Upon returning, she was informed by a lodger she left in her flat that the thief had been identified. The thief turned out to be a 14-year-old boy who lived nearby. His embarrassed dad apologized and admitted that his son was a habitual thief. The items had already been sold.

Itunu reported this to the police who told her to return on Tuesday, Nov 5, 2019. The appointment was held on Wednesday, Nov 6. There she says, the DPO informed her that the suspect was in fact his nephew. He then offered her a settlement worth roughly N100,000 to drop the case.

She refused the settlement, citing the disparity between the value of the stolen items and what was offered. Next, she says, the visibly enraged DPO tried everything to frustrate her into dropping the case, including making her travel to Abidjan for a police appointment.

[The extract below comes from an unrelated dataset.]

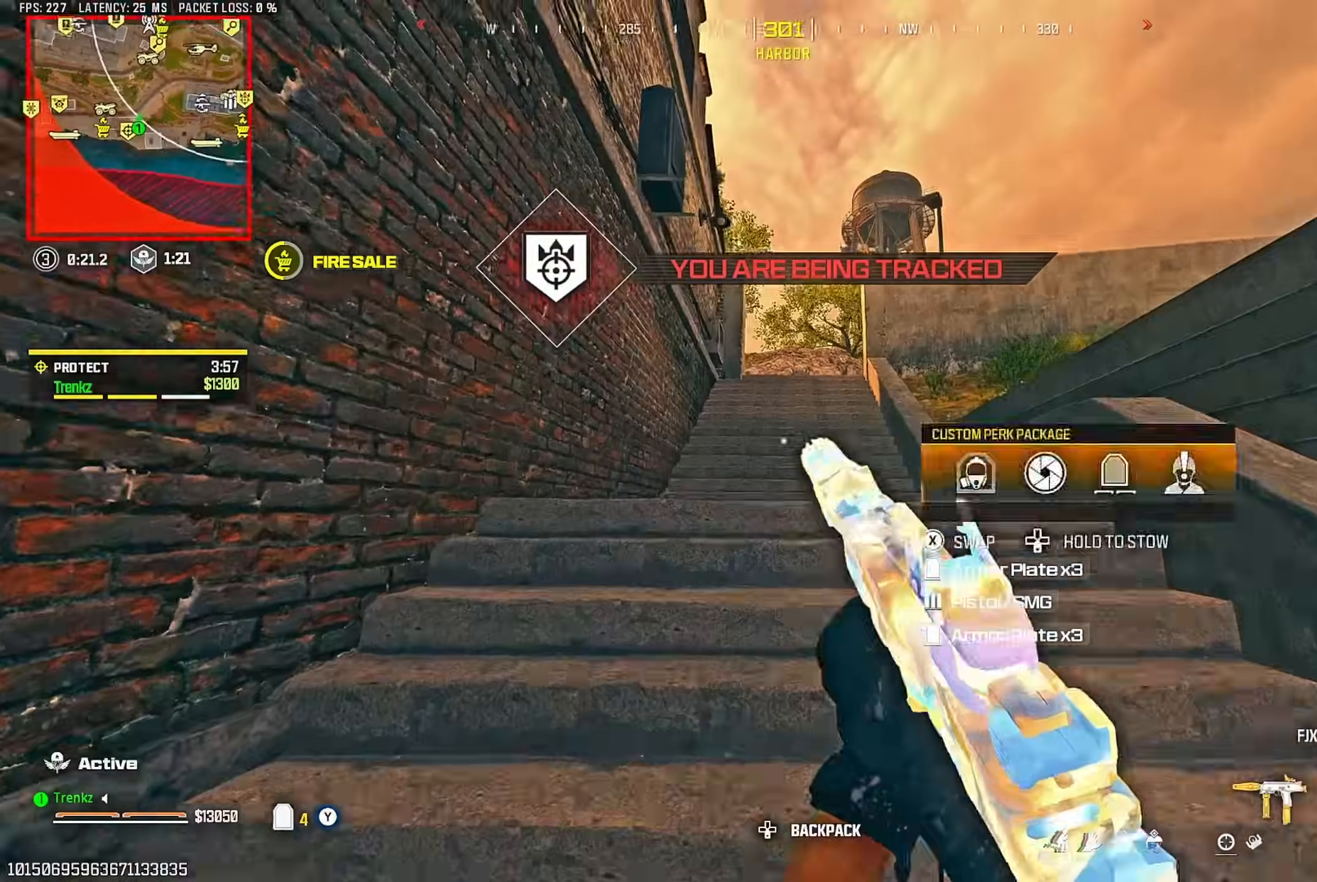
{"buttons": [], "left_stick": "up", "right_stick": "center", "events": [[67, "CROSS", "down"], [167, "CROSS", "up"]]}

In Abidjan, she hired a lawyer to attend the appointment with her, all to no avail as the police refused to cooperate. Frustrated, she returned home to Bondoukou. Around 5 PM the following day, a convoy of police vehicles showed up outside her house and publicly arrested her.

On getting to the station, she was charged with theft – the theft of her own items in her own apartment. She spent the next 4 days in police custody, after which she was taken out of the cell and offered her freedom if she agreed to sign papers dropping her case.

For whatever reason despite the clear bad faith displayed by the Ivorian police, Itunu says she rejected the offer and chose to go to court instead. She says she then overheard an officer saying “Elle est une Nigériane? Elle mourra ici!” (“She’s a Nigerian? She will die here!”)

The decision to go to court turned out to be a monumental error of judgment compounded by her own naivety about the Ivorian justice system. The (French-speaking) court did not allow her adequate legal representation or give her a chance to properly state her case.

She was speedily convicted and sentenced to 20 years imprisonment. Further complicating this was her decision to identify herself to the court as “Becky Paul”. She says she did this to avoid getting her family name mixed up in bad news and potentially upsetting her aged mom.

As a result, for the past one year and 4 months since her conviction, Itunu alias “Becky Paul” has become, to all intents and purposes, a forgotten inmate at the notorious Maison d’arrêt et de Correction Bondoukou (Bondoukou Remand and Correction Facility).

When her Nigerian friends in Cote d’Ivoire approached the Nigerian Embassy in Abidjan to provide consular assistance for her case, officials reportedly asked for N400,000 to get her a passport before anything can be done.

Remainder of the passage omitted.